(LISTED ENTRIES begins)

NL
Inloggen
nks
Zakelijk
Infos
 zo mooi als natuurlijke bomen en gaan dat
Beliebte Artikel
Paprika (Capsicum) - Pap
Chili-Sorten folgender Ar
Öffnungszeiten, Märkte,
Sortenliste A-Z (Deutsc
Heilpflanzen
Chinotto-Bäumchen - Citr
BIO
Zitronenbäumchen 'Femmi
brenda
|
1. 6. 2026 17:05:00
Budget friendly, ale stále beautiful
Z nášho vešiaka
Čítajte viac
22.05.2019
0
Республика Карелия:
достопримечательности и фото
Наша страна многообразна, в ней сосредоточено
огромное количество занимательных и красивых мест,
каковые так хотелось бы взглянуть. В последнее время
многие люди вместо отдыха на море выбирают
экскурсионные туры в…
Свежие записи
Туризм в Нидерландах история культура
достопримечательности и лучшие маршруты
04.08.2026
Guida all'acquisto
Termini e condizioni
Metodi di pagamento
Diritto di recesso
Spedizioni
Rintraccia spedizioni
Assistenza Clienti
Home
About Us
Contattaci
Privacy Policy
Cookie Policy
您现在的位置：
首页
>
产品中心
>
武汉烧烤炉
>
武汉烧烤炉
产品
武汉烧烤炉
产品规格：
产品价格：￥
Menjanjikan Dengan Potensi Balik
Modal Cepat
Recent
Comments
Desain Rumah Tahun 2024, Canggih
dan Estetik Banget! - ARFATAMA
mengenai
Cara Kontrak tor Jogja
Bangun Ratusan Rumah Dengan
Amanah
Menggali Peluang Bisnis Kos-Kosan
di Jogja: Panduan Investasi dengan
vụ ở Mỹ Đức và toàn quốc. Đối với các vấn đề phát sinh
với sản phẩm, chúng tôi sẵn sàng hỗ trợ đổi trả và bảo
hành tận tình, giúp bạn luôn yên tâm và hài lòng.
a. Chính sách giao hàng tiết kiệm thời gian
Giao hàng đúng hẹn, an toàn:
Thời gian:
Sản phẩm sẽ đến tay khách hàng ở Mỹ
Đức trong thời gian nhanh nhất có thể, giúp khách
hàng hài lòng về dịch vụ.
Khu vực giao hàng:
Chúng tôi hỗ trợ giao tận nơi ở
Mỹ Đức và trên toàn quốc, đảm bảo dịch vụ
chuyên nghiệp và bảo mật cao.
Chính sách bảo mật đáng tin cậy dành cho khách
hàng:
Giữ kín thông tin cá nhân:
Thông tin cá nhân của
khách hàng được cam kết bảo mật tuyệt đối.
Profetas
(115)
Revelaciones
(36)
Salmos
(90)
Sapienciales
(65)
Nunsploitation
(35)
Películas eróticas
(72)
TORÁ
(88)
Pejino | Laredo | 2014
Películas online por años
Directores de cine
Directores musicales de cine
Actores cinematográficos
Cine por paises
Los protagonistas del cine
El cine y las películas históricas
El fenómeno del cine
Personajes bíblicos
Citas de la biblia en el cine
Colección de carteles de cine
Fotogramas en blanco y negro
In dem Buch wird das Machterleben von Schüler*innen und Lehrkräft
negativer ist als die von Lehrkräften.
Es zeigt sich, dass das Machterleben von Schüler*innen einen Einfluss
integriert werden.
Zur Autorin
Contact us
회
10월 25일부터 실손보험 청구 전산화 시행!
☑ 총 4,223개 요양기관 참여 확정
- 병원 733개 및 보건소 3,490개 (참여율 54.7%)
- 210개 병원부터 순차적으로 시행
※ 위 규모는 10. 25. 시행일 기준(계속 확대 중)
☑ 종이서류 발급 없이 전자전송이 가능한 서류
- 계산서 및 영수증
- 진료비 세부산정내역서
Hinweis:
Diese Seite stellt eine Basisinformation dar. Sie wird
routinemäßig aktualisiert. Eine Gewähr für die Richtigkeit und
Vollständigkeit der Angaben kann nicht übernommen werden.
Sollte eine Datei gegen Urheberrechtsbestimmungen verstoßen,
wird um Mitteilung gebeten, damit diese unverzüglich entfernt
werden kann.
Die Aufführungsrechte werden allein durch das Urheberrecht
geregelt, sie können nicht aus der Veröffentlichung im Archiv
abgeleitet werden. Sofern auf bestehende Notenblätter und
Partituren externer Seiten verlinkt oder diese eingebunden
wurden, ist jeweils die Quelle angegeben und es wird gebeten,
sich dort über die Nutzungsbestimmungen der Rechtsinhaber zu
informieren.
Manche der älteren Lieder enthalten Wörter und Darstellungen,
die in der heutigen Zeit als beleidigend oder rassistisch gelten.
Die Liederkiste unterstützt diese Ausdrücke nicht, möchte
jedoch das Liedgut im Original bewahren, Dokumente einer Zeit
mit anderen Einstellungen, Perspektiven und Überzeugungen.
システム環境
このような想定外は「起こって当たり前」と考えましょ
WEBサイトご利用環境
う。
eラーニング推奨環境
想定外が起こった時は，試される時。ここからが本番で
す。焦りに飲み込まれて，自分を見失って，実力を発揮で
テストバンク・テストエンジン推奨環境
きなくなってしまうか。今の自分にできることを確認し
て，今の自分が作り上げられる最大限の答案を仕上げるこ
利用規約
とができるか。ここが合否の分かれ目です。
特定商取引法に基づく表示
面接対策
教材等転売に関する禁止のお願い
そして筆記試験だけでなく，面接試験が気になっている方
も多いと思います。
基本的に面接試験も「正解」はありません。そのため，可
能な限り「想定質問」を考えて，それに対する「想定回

(LISTED ENTRIES ends)

■ **AIM OF THE TASK**
Report how many lines of the data above contain the string "phẩm". Case counts, and the reply should give only the number.

■ **ANSWER SECTION**
2